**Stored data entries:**
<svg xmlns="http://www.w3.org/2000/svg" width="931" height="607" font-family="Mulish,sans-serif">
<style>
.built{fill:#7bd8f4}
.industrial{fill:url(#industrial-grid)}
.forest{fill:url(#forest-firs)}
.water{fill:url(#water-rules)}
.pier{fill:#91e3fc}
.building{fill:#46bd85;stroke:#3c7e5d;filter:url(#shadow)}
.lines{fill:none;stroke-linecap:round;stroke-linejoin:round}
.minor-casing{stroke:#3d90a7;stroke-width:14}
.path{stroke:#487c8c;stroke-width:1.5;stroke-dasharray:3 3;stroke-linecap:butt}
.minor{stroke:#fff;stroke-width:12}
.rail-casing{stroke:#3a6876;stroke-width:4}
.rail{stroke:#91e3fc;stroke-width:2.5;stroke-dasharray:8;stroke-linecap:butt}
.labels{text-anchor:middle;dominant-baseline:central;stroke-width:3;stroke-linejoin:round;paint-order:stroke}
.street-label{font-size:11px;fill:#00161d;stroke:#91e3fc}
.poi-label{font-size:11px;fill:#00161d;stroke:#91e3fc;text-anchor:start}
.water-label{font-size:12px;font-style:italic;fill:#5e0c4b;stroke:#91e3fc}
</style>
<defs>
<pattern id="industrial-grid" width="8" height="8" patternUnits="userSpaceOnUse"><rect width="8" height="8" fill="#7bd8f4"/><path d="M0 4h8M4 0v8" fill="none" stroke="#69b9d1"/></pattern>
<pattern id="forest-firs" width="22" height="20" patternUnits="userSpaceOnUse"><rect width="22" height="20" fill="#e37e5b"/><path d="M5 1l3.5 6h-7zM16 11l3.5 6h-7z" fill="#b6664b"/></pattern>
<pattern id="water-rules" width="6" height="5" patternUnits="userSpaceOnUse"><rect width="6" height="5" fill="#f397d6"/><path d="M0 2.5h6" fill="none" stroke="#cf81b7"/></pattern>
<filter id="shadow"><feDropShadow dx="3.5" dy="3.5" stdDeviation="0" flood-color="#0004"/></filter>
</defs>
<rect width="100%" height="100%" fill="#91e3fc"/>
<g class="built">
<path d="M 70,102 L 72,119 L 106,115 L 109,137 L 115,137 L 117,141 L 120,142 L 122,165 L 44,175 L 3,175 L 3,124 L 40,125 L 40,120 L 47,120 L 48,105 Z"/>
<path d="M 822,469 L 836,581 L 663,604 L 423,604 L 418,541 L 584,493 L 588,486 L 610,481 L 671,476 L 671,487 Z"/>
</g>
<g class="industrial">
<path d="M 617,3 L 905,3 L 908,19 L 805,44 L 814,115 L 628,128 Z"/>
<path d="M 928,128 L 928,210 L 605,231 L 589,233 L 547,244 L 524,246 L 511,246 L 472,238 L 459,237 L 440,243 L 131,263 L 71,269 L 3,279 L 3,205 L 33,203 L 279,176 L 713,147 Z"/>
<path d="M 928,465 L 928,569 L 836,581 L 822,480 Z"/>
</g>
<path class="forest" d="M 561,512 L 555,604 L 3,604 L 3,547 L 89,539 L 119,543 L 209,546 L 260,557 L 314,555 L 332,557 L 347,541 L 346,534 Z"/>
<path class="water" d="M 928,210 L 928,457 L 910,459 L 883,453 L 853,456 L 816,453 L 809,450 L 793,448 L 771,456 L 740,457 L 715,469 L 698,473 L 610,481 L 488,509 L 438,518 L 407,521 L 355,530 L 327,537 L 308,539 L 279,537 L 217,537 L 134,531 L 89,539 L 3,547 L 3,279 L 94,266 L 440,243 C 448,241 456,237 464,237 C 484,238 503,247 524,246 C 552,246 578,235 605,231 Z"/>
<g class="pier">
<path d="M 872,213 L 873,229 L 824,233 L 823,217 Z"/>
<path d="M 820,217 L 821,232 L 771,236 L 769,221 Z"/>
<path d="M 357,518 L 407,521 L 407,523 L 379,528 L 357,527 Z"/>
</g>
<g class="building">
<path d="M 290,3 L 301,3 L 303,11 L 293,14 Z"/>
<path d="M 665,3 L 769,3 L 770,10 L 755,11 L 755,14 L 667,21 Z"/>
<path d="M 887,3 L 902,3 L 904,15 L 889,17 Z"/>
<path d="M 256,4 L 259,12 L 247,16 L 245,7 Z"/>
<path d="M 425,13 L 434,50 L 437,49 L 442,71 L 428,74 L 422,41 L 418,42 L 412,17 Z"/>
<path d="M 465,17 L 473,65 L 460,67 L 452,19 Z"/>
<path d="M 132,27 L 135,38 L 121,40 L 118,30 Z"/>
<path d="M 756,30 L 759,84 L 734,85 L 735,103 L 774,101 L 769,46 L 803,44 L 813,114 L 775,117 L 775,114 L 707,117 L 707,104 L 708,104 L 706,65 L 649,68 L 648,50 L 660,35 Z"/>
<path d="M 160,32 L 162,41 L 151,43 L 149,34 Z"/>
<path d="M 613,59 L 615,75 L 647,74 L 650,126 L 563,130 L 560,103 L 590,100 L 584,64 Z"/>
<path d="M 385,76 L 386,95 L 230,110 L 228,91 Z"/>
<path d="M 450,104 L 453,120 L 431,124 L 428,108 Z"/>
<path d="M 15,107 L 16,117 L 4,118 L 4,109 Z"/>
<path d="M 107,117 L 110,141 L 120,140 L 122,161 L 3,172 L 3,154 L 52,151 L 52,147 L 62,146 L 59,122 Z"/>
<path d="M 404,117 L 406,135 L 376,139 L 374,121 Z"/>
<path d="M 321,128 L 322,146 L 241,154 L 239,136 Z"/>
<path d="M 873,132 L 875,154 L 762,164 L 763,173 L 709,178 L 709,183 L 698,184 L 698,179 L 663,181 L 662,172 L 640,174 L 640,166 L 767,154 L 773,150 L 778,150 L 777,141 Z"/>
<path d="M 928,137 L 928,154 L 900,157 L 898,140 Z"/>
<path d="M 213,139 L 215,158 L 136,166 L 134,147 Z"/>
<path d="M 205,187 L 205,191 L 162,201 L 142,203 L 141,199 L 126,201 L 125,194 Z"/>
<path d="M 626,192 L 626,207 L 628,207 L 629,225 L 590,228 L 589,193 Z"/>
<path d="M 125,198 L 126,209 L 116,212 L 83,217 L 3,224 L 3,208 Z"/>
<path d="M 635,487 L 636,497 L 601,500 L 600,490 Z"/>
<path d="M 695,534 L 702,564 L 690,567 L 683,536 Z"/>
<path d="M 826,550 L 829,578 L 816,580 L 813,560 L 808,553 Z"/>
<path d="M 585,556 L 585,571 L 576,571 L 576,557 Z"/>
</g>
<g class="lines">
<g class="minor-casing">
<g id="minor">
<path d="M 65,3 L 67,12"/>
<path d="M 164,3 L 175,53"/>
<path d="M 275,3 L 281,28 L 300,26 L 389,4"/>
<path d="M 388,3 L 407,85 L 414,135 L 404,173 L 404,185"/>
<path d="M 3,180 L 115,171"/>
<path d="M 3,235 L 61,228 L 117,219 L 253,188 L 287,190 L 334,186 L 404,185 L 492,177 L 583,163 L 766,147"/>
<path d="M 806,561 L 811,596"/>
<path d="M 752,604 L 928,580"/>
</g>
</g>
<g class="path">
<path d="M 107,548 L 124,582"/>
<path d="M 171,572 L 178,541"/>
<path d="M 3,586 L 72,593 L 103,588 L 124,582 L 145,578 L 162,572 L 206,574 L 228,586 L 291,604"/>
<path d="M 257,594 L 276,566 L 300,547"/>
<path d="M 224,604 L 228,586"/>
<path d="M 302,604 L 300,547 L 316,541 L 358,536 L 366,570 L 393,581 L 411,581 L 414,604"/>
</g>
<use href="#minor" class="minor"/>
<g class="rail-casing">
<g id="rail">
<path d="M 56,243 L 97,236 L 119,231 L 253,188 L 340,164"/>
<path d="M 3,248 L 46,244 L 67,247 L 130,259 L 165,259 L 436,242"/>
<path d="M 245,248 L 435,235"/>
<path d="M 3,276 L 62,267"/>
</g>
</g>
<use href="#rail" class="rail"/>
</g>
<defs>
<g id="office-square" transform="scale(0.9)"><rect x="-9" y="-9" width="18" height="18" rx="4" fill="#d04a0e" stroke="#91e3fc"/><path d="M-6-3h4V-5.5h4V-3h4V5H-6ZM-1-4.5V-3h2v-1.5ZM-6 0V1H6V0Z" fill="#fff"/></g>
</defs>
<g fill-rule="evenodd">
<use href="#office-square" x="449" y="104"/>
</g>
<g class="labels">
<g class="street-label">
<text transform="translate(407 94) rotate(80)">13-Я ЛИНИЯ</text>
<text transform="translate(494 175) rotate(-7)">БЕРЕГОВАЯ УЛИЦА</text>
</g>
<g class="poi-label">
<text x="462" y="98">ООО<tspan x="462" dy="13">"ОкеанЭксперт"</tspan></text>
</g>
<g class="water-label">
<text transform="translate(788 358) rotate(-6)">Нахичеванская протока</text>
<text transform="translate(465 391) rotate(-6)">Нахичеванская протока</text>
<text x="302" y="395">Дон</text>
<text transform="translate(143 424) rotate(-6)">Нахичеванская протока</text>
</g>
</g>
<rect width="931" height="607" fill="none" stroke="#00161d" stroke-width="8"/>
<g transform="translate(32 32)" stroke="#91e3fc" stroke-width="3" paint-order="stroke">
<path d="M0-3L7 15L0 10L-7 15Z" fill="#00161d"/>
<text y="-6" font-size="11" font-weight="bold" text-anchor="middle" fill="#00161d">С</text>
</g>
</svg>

**WHAT TO PRODUCE:** In the records above, find each line that mentions the string "labels", then copy it.

**OUTPUT:**
.labels{text-anchor:middle;dominant-baseline:central;stroke-width:3;stroke-linejoin:round;paint-order:stroke}
<g class="labels">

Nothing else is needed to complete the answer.